> **Quoted passage**:
In the first decade since Partition of India in1947, one of the most intractable issues left over was the sharing of river and canal waters. What was developed as a single irrigation system over millennia had to be divided between two Sovereign States and to make matters worse, the waters in question flowed through Kashmir, a region that had led to armed conflict soon in the formative years of the two states and repeatedly after. It took the good offices of the World Bank to negotiate a fair and acceptable treaty for the sharing of the waters of the Indus River System between India and Pakistan.

The Indus river system consists of the Indus River and its major tributaries that include Kabul, Kurram, Swat, Jhelum and Chenab rivers in the West and Ravi, Beas and Sutlej in the East. The Indus originates near the Mansarovar Lake and travels through Tibet before entering India in the South-Eastern part of the state of Jammu and Kashmir. Thereafter, it passes through Pakistan occupied Kashmir (PoK) and then Pakistan before finally draining into the Arabian Sea near Karachi.

However, lately there have been a lot of stresses and strains on the treaty that may make water sharing a politically charged issue between India and Pakistan, possibly even overtaking the issue of Kashmir as the primary source of conflict. Though there is a lack of mutual trust and accommodative spirit between India and Pakistan on most bilateral issues including sharing of water, it is in the interest of both countries to resolve all issues of water sharing on a technical basis within the consultative and reconciliatory framework provided in the IWT rather than letting these be taken over by political or emotional narratives.

> **What you will do**:
List every tributary of the Indus that the Indus water sharing text names.

> **Supplied information**:
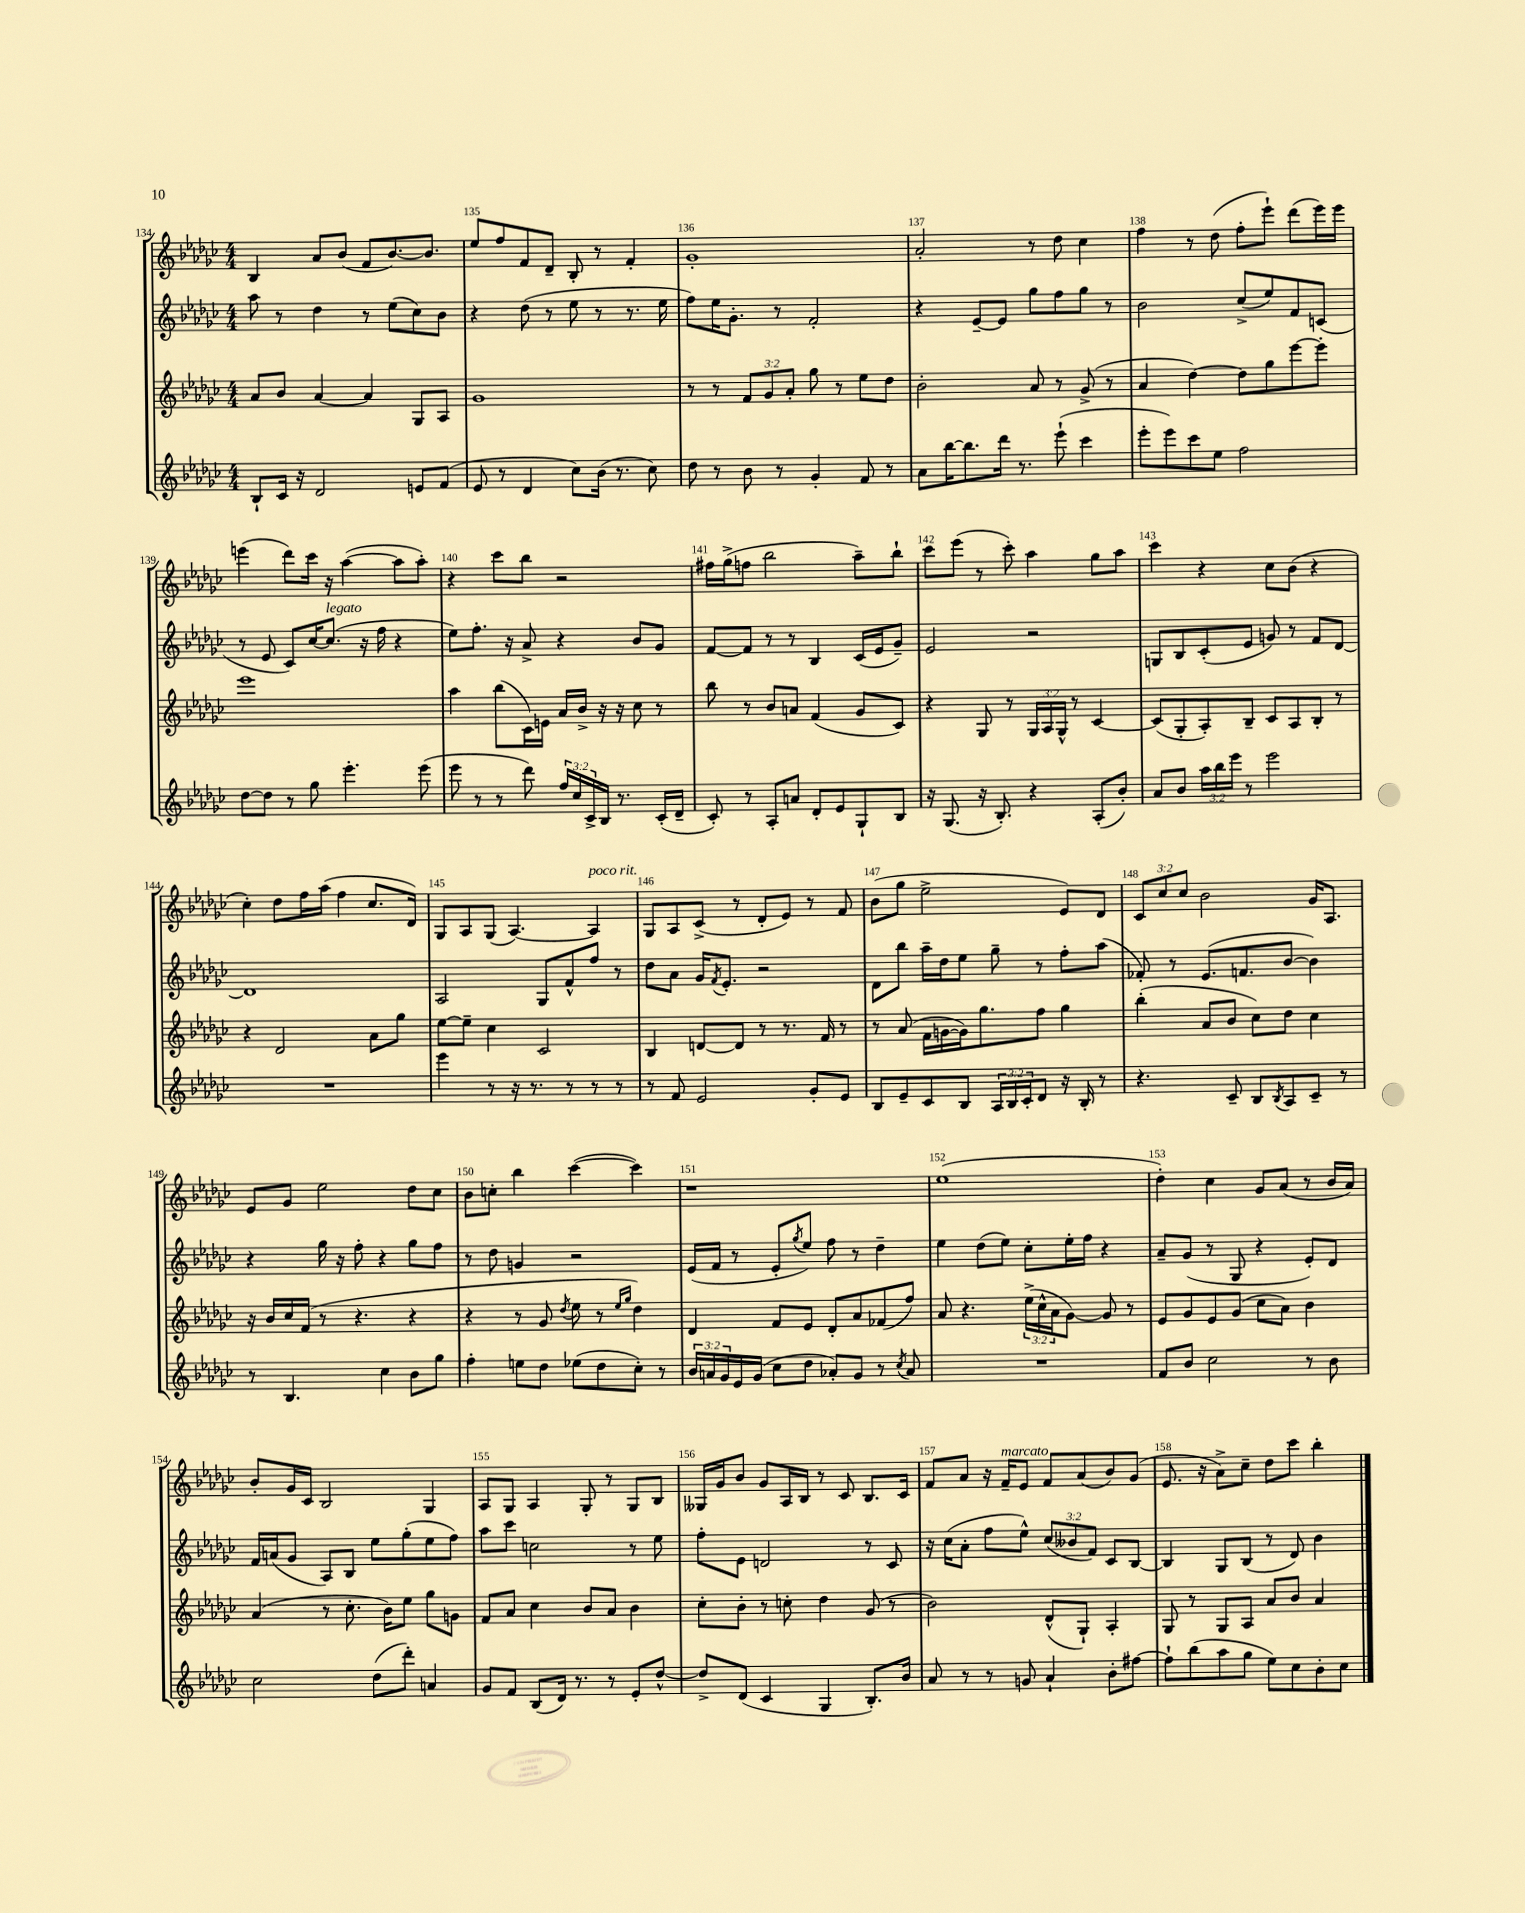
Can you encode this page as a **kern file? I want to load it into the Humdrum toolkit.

> **Expected output**:
Kabul, Kurram, Swat, Jhelum, Chenab, Ravi, Beas, Sutlej